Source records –
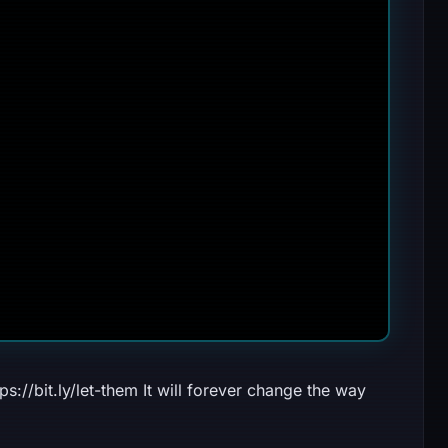
//bit.ly/let-them It will forever change the way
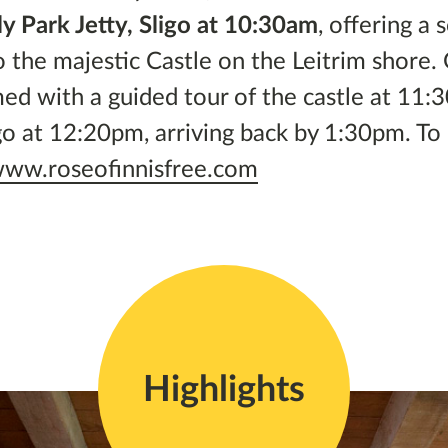
y Park Jetty, Sligo at 10:30am
, offering a 
o the majestic Castle on the Leitrim shore
med with a guided tour of the castle at 11:
igo at 12:20pm, arriving back by 1:30pm. To
ww.roseofinnisfree.com
Highlights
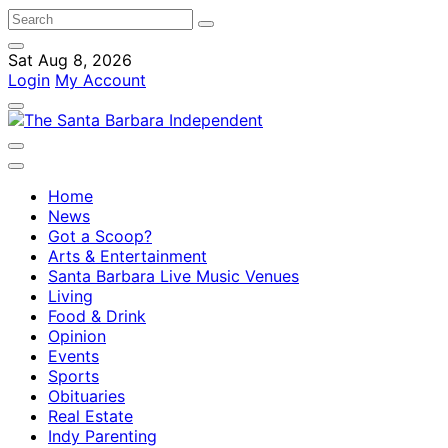
Sat Aug 8, 2026
Login
My Account
Home
News
Got a Scoop?
Arts & Entertainment
Santa Barbara Live Music Venues
Living
Food & Drink
Opinion
Events
Sports
Obituaries
Real Estate
Indy Parenting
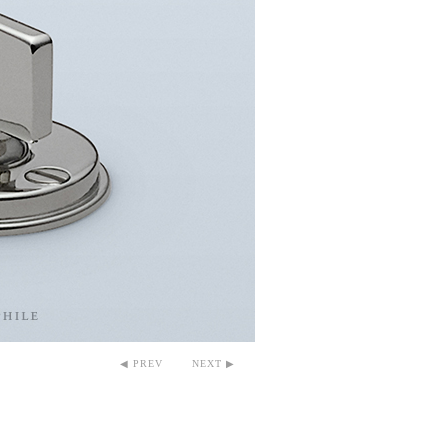
◀ PREV
NEXT ▶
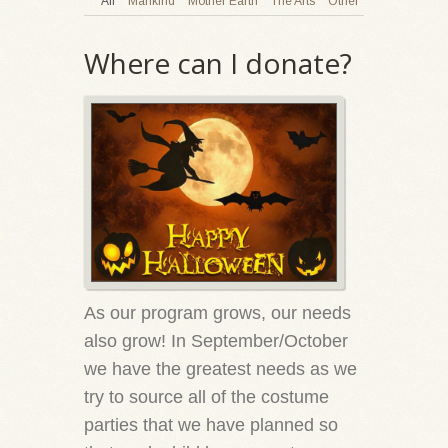
All
Mankind
Mother Earth
The Arts
Other
Where can I donate?
As our program grows, our needs
also grow! In September/October
we have the greatest needs as we
try to source all of the costume
parties that we have planned so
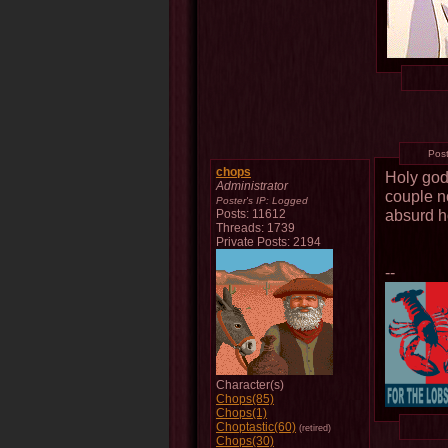
Pos
chops
Holy god
Administrator
couple no
Poster's IP:
Logged
absurd h
Posts: 11612
Threads: 1739
Private Posts: 2194
--
Character(s)
Chops(85)
Chops(1)
Choptastic(60)
(retired)
Chops(30)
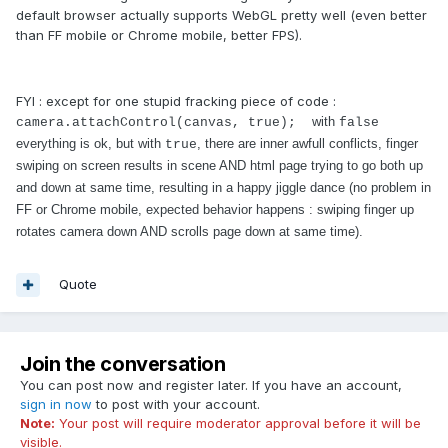
default browser actually supports WebGL pretty well (even better
than FF mobile or Chrome mobile, better FPS).
FYI : except for one stupid fracking piece of code :
with
camera.attachControl(canvas, true);
false
everything is ok, but with
, there are inner awfull conflicts, finger
true
swiping on screen results in scene AND html page trying to go both up
and down at same time, resulting in a happy jiggle dance (no problem in
FF or Chrome mobile, expected behavior happens : swiping finger up
rotates camera down AND scrolls page down at same time).
Quote
Join the conversation
You can post now and register later. If you have an account,
sign in now
to post with your account.
Note:
Your post will require moderator approval before it will be
visible.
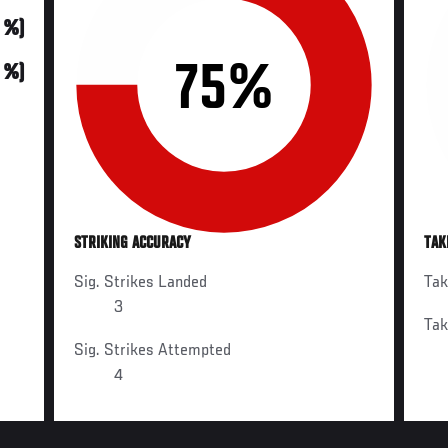
0 %)
75%
0 %)
STRIKING ACCURACY
TAK
Sig. Strikes Landed
Ta
3
Ta
Sig. Strikes Attempted
4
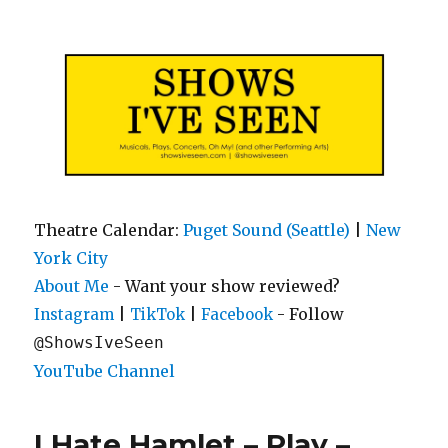
Shows I've Seen
Theatre Calendar:
Puget Sound (Seattle)
|
New
York City
About Me
- Want your show reviewed?
|
|
- Follow
Instagram
TikTok
Facebook
@ShowsIveSeen
YouTube Channel
I Hate Hamlet – Play –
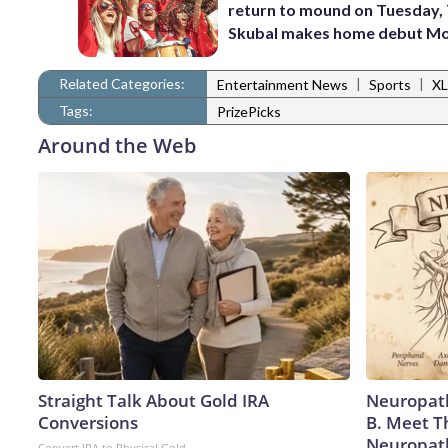
return to mound on Tuesday, 
Skubal makes home debut M
Related Categories:
|
|
Entertainment News
Sports
XL
Tags:
PrizePicks
Around the Web
Straight Talk About Gold IRA
Neuropath
Conversions
B. Meet T
Neuropat
Convert IRA to Physical Gold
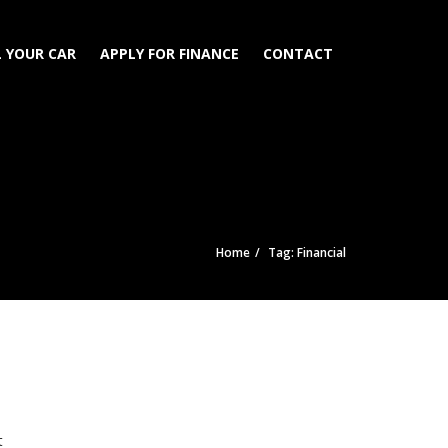
L YOUR CAR
APPLY FOR FINANCE
CONTACT
Home
Tag: Financial
t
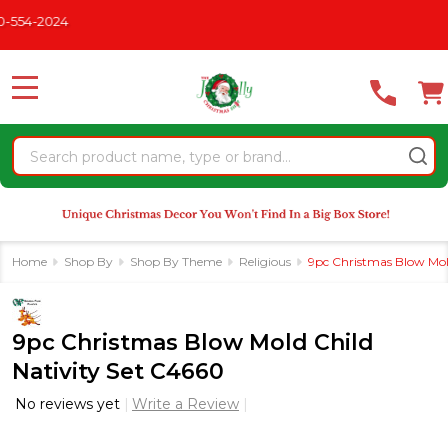
Please
-2024
note:
This
website
MENU
includes
an
Search
accessibility
system.
Home
Shop By
Shop By Theme
Religious
9pc Christmas Blow Mol
9pc Christmas Blow Mold Child
Nativity Set C4660
No reviews yet
Write a Review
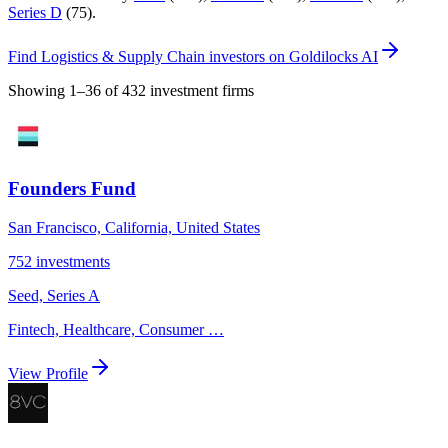
Series D
(
75
)
.
Find
Logistics & Supply Chain investors
on Goldilocks AI
Showing
1
–
36
of
432
investment firms
Founders Fund
San Francisco, California, United States
752
investments
Seed, Series A
Fintech, Healthcare, Consumer
…
View Profile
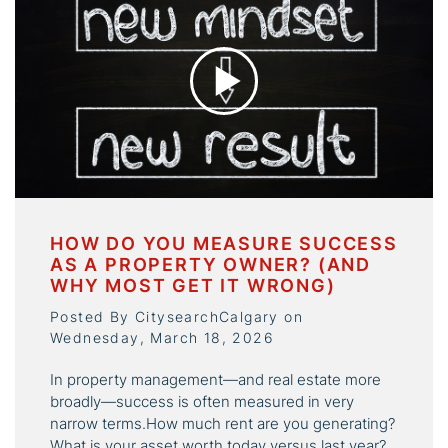
HOW DO YOU MEASURE SUCCESS
AS A PROPERTY OWNER? (AND
WHY MOST GET IT WRONG)
Posted By CitysearchCalgary on
Wednesday, March 18, 2026
In property management—and real estate more
broadly—success is often measured in very
narrow terms.How much rent are you generating?
What is your asset worth today versus last year?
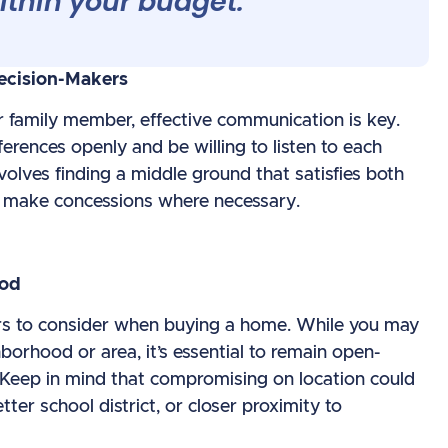
ithin your budget.
ecision-Makers
r family member, effective communication is key.
ferences openly and be willing to listen to each
olves finding a middle ground that satisfies both
d make concessions where necessary.
ood
tors to consider when buying a home. While you may
borhood or area, it’s essential to remain open-
 Keep in mind that compromising on location could
er school district, or closer proximity to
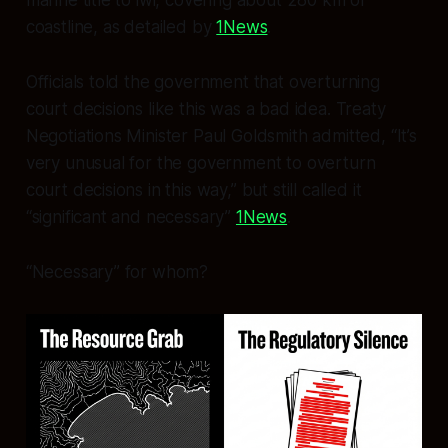
coastline, as detailed by
1News
.
Officials told the government that overturning
court decisions like this was a bad idea. Treaty
Negotiations Minister Paul Goldsmith admitted, “It’s
very unusual for the government to overturn
court decisions in this way,” but still called it
“significant and necessary”
1News
.
“Necessary” for whom?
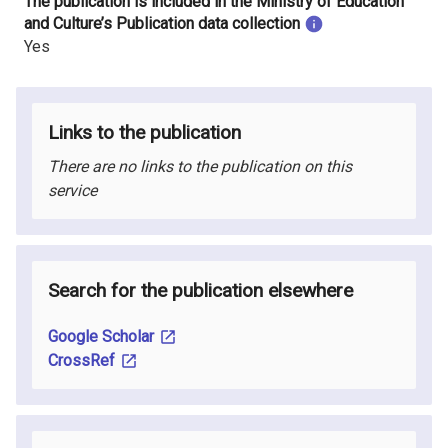
The publication is included in the Ministry of Education
and Culture’s Publication data collection
Yes
Links to the publication
There are no links to the publication on this
service
Search for the publication elsewhere
Google Scholar
CrossRef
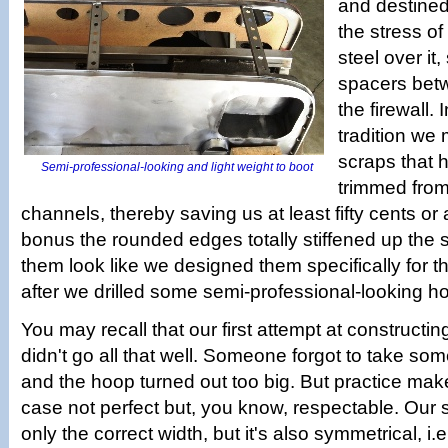
and destined
the stress o
steel over it
spacers bet
the firewall.
tradition we
scraps that 
Semi-professional-looking and light weight to boot
trimmed from 
channels, thereby saving us at least fifty cents or 
bonus the rounded edges totally stiffened up the
them look like we designed them specifically for th
after we drilled some semi-professional-looking ho
You may recall that our first attempt at construct
didn't go all that well. Someone forgot to take s
and the hoop turned out too big. But practice make
case not perfect but, you know, respectable. Our
only the correct width, but it's also symmetrical, i.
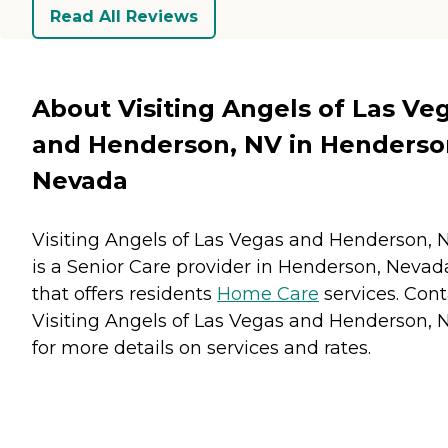
Read All Reviews
About Visiting Angels of Las Ve
and Henderson, NV in Henderso
Nevada
Visiting Angels of Las Vegas and Henderson, 
is a Senior Care provider in Henderson, Nevad
that offers residents
Home Care
services. Cont
Visiting Angels of Las Vegas and Henderson, 
for more details on services and rates.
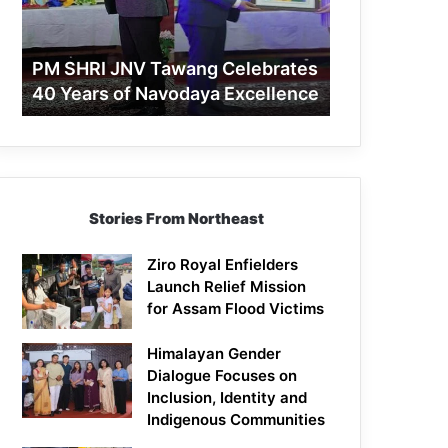
40
Years
of
PM SHRI JNV Tawang Celebrates
Navodaya
40 Years of Navodaya Excellence
Excellence
Stories From Northeast
Ziro Royal Enfielders
Launch Relief Mission
for Assam Flood Victims
Himalayan Gender
Dialogue Focuses on
Inclusion, Identity and
Indigenous Communities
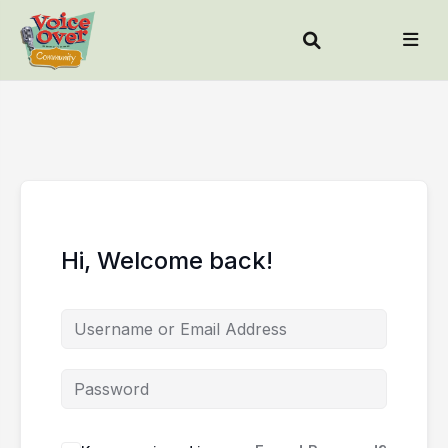
Hi, Welcome back!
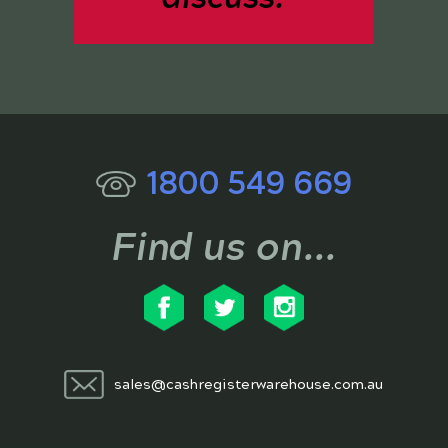
1800 549 669
Find us on...
sales@cashregisterwarehouse.com.au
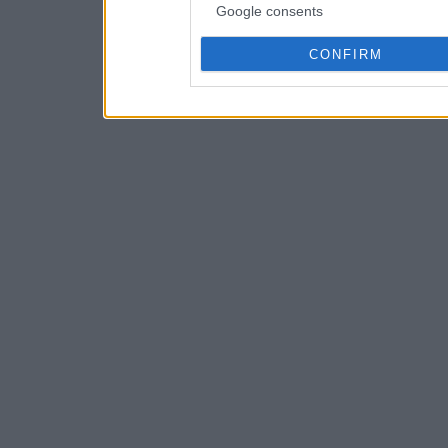
Google consents
CONFIRM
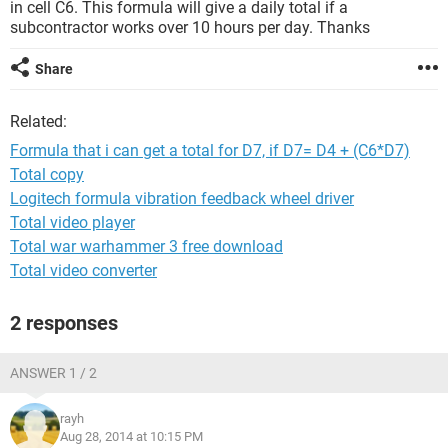
in cell C6. This formula will give a daily total if a
subcontractor works over 10 hours per day. Thanks
Share
Related:
Formula that i can get a total for D7, if D7= D4 + (C6*D7)
Total copy
Logitech formula vibration feedback wheel driver
Total video player
Total war warhammer 3 free download
Total video converter
2 responses
ANSWER 1 / 2
rayh
Aug 28, 2014 at 10:15 PM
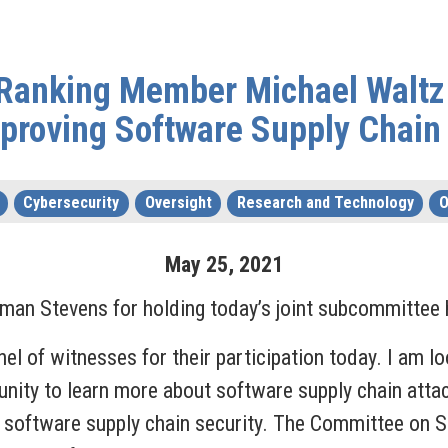
Ranking Member Michael Waltz
proving Software Supply Chain
Cybersecurity
Oversight
Research and Technology
O
May
25
,
2021
an Stevens for holding today’s joint subcommittee 
nel of witnesses for their participation today. I am l
tunity to learn more about software supply chain atta
 software supply chain security. The Committee on S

REQUIRED WORK –
Leave out the pictures, then return every line of the data exactly.

SOLUTION TO THE PROBLEM –
//bit.ly/let-them It will forever change the way
y Park Jetty, Sligo at 10:30am
, offering a 
o the majestic Castle on the Leitrim shore
med with a guided tour of the castle at 11:
igo at 12:20pm, arriving back by 1:30pm. To
ww.roseofinnisfree.com
Highlights
Sat Aug 8, 2026
Login
My Account
Home
News
Got a Scoop?
Arts & Entertainment
Santa Barbara Live Music Venues
Living
Food & Drink
Opinion
Events
Sports
Obituaries
Real Estate
Indy Parenting
◀ PREV
NEXT ▶
All
Mankind
Mother Earth
The Arts
Other
Where can I donate?
As our program grows, our needs
also grow! In September/October
we have the greatest needs as we
try to source all of the costume
parties that we have planned so
Pos
chops
Holy god
Administrator
couple no
Poster's IP:
Logged
absurd h
Posts: 11612
Threads: 1739
Private Posts: 2194
--
Character(s)
Chops(85)
Chops(1)
Choptastic(60)
(retired)
Chops(30)
default browser actually supports WebGL pretty well (even better
than FF mobile or Chrome mobile, better FPS).
FYI : except for one stupid fracking piece of code :
with
camera.attachControl(canvas, true);
false
everything is ok, but with
, there are inner awfull conflicts, finger
true
swiping on screen results in scene AND html page trying to go both up
and down at same time, resulting in a happy jiggle dance (no problem in
FF or Chrome mobile, expected behavior happens : swiping finger up
rotates camera down AND scrolls page down at same time).
Quote
Join the conversation
You can post now and register later. If you have an account,
sign in now
to post with your account.
Note:
Your post will require moderator approval before it will be
visible.
0 %)
75%
0 %)
STRIKING ACCURACY
TAK
Sig. Strikes Landed
Ta
3
Ta
Sig. Strikes Attempted
4
Shows I've Seen
Theatre Calendar:
Puget Sound (Seattle)
|
New
York City
About Me
- Want your show reviewed?
|
|
- Follow
Instagram
TikTok
Facebook
@ShowsIveSeen
YouTube Channel
I Hate Hamlet – Play –
return to mound on Tuesday, 
Skubal makes home debut M
Related Categories:
|
|
Entertainment News
Sports
XL
Tags:
PrizePicks
Around the Web
Straight Talk About Gold IRA
Neuropath
Conversions
B. Meet T
Neuropat
Convert IRA to Physical Gold
L YOUR CAR
APPLY FOR FINANCE
CONTACT
Home
Tag: Financial
t
Please
-2024
note:
This
website
MENU
includes
an
Search
accessibility
system.
Home
Shop By
Shop By Theme
Religious
9pc Christmas Blow Mol
9pc Christmas Blow Mold Child
Nativity Set C4660
No reviews yet
Write a Review
Series D
(
75
)
.
Find
Logistics & Supply Chain investors
on Goldilocks AI
Showing
1
–
36
of
432
investment firms
Founders Fund
San Francisco, California, United States
752
investments
Seed, Series A
Fintech, Healthcare, Consumer
…
View Profile
HOW DO YOU MEASURE SUCCESS
AS A PROPERTY OWNER? (AND
WHY MOST GET IT WRONG)
Posted By CitysearchCalgary on
Wednesday, March 18, 2026
In property management—and real estate more
broadly—success is often measured in very
narrow terms.How much rent are you generating?
What is your asset worth today versus last year?
ithin your budget.
ecision-Makers
r family member, effective communication is key.
ferences openly and be willing to listen to each
olves finding a middle ground that satisfies both
d make concessions where necessary.
ood
tors to consider when buying a home. While you may
borhood or area, it’s essential to remain open-
 Keep in mind that compromising on location could
er school district, or closer proximity to
coastline, as detailed by
1News
.
Officials told the government that overturning
court decisions like this was a bad idea. Treaty
Negotiations Minister Paul Goldsmith admitted, “It’s
very unusual for the government to overturn
court decisions in this way,” but still called it
“significant and necessary”
1News
.
“Necessary” for whom?
The publication is included in the Ministry of Education
and Culture’s Publication data collection
Yes
Links to the publication
There are no links to the publication on this
service
Search for the publication elsewhere
Google Scholar
CrossRef
and destined
the stress o
steel over it
spacers bet
the firewall.
tradition we
scraps that 
Semi-professional-looking and light weight to boot
trimmed from 
channels, thereby saving us at least fifty cents or 
bonus the rounded edges totally stiffened up the
them look like we designed them specifically for th
after we drilled some semi-professional-looking ho
You may recall that our first attempt at construct
didn't go all that well. Someone forgot to take s
and the hoop turned out too big. But practice make
case not perfect but, you know, respectable. Our
only the correct width, but it's also symmetrical, i.
Read All Reviews
About Visiting Angels of Las Ve
and Henderson, NV in Henderso
Nevada
Visiting Angels of Las Vegas and Henderson, 
is a Senior Care provider in Henderson, Nevad
that offers residents
Home Care
services. Cont
Visiting Angels of Las Vegas and Henderson, 
for more details on services and rates.
40
Years
of
PM SHRI JNV Tawang Celebrates
Navodaya
40 Years of Navodaya Excellence
Excellence
Stories From Northeast
Ziro Royal Enfielders
Launch Relief Mission
for Assam Flood Victims
Himalayan Gender
Dialogue Focuses on
Inclusion, Identity and
Indigenous Communities
Hi, Welcome back!
1800 549 669
Find us on...
sales@cashregisterwarehouse.com.au
Google consents
CONFIRM
in cell C6. This formula will give a daily total if a
subcontractor works over 10 hours per day. Thanks
Share
Related:
Formula that i can get a total for D7, if D7= D4 + (C6*D7)
Total copy
Logitech formula vibration feedback wheel driver
Total video player
Total war warhammer 3 free download
Total video converter
2 responses
ANSWER 1 / 2
rayh
Aug 28, 2014 at 10:15 PM
Ranking Member Michael Waltz
proving Software Supply Chain
Cybersecurity
Oversight
Research and Technology
O
May
25
,
2021
an Stevens for holding today’s joint subcommittee 
nel of witnesses for their participation today. I am l
tunity to learn more about software supply chain atta
 software supply chain security. The Committee on S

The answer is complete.